The Great Recession’s effect on minority-owned banks

The Great Recession was a period of significant economic decline during 2007-2009 that had global effects, largely caused by the housing bubble bursting. The economic crisis had the largest impact on low-income people; the average net worth of the poorest 25 percent of households fell to zero dollars.

During the Great Recession, minority-owned banks closed at much higher rates than non-minority banks, according to a report by the Federal Reserve Bank of Chicago. Between 2008 and 2010, 11 out of 53 Hispanic American-owned banks closed down — a 20 percent loss. Meanwhile, the net loss of all banks in the U.S. during the same time span was just under 8 percent.

One potential consequence of a disparate loss of minority-owned banks is greater limitations on access to financial services. With the closure of banks that served minority communities, the people of those communities may face greater travel distance and time to the nearest financial institution, as well as the loss of a community mainstay.

What are Minority Depository Institutions and why are they important?

The FDIC defines Minority Depository Institutions (MDIs) as financial institutions with one of the following:

1) 51 percent of owners are minority individuals, or

2) a majority of the board of directors are minority individuals and the institution primarily serves minority communities.

In 1969, the Minority Bank Deposit Program was established by President Richard Nixon to specifically grant minority-owned banks favored access to federal funds and help spur their growth. The MDI category was ratified in 1989, and banks that are designated as such receive technical and management assistance for sustaining their presence. The Federal Reserve also coordinates with MDIs and other government agencies to preserve the minority character of these institutions.

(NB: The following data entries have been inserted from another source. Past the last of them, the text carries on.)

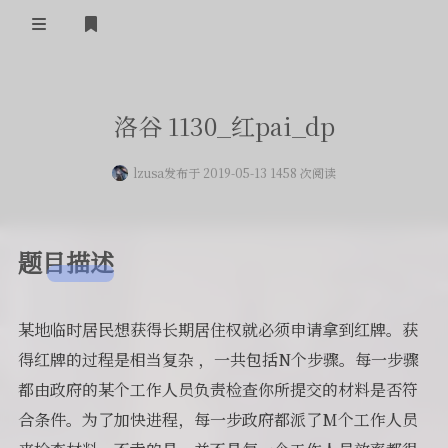
登录
首页
洛谷 1130_红pai_dp
留言板
lzusa
发布于 2019-05-13 1458 次阅读
友人帐
一言
题目描述
归档
关于
某地临时居民想获得长期居住权就必须申请拿到红牌。获
得红牌的过程是相当复杂 ，一共包括N个步骤。每一步骤
都由政府的某个工作人员负责检查你所提交的材料是否符
合条件。为了加快进程，每一步政府都派了M个工作人员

Today, MDIs frequently situate themselves in minority communities and offer financial services to those that have been historically discriminated against by larger corporate banks. These institutions may also provide extra resources for those who don’t speak English as a first language, and they may hire employees of similar backgrounds, creating more jobs within their communities.

While many MDIs exist in minority communities and serve those communities, they do not exclusively serve minority individuals. Anyone can support Hispanic American-owned banks and other MDIs by doing business with them, which can often be done conveniently through online services.

How to switch banks

If you’d like to support a Hispanic American-owned bank or other MDI, one way to do so is to open an account with them. It’s not necessary to completely abandon your current bank to do business with a new one. Instead, you can start by investing in a savings account or certificate of deposit at a Hispanic American-owned bank.

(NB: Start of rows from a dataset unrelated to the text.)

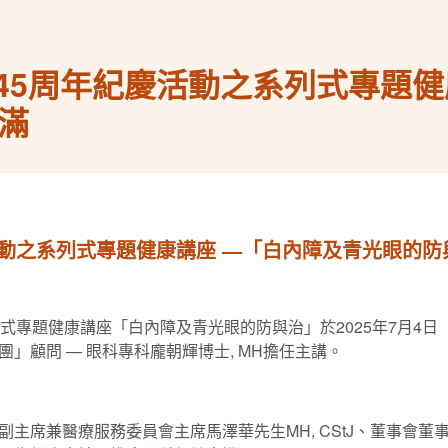
45周年紀慶活動之系列式專題健
滿
活動之系列式專題健康講座 —「白內障及青光眼的防
式專題健康講座「白內障及青光眼的防與治」於2025年7月4
」顧問 — 眼科專科龐朝輝博士, MH擔任主講。
主席兼醫療服務委員會主席馬澤華先生MH, CStJ、董事會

Make sure you find an account that fits your needs. Savers will want to seek out higher interest rates, while those simply looking for a cheap place to store their funds should make sure to avoid monthly fees. You may also want to consider where the bank has branches or ATMs, though with many accounts being fully accessible online, it’s often easy to open a new account regardless of where the bank is located. (Here’s Bankrate’s take on the best checking accounts.)

Take note of all of the automated payments and direct deposits tied to your account, so that you won’t miss any when you move funds over to a new bank. You’ll need to redirect these transactions to the new account after it’s set up.

Bottom line

Hispanic American-owned banks are an important part of the banking sector that provide essential financial services to communities who have historically been underserved and discriminated against.

The continued existence of Hispanic American-owned and minority-owned banks ensures that members of their communities have access to financial services. While financial and banking inequality persists, as demonstrated by the higher rates of underbanked and unbanked minority individuals, MDIs are helping to close that gap.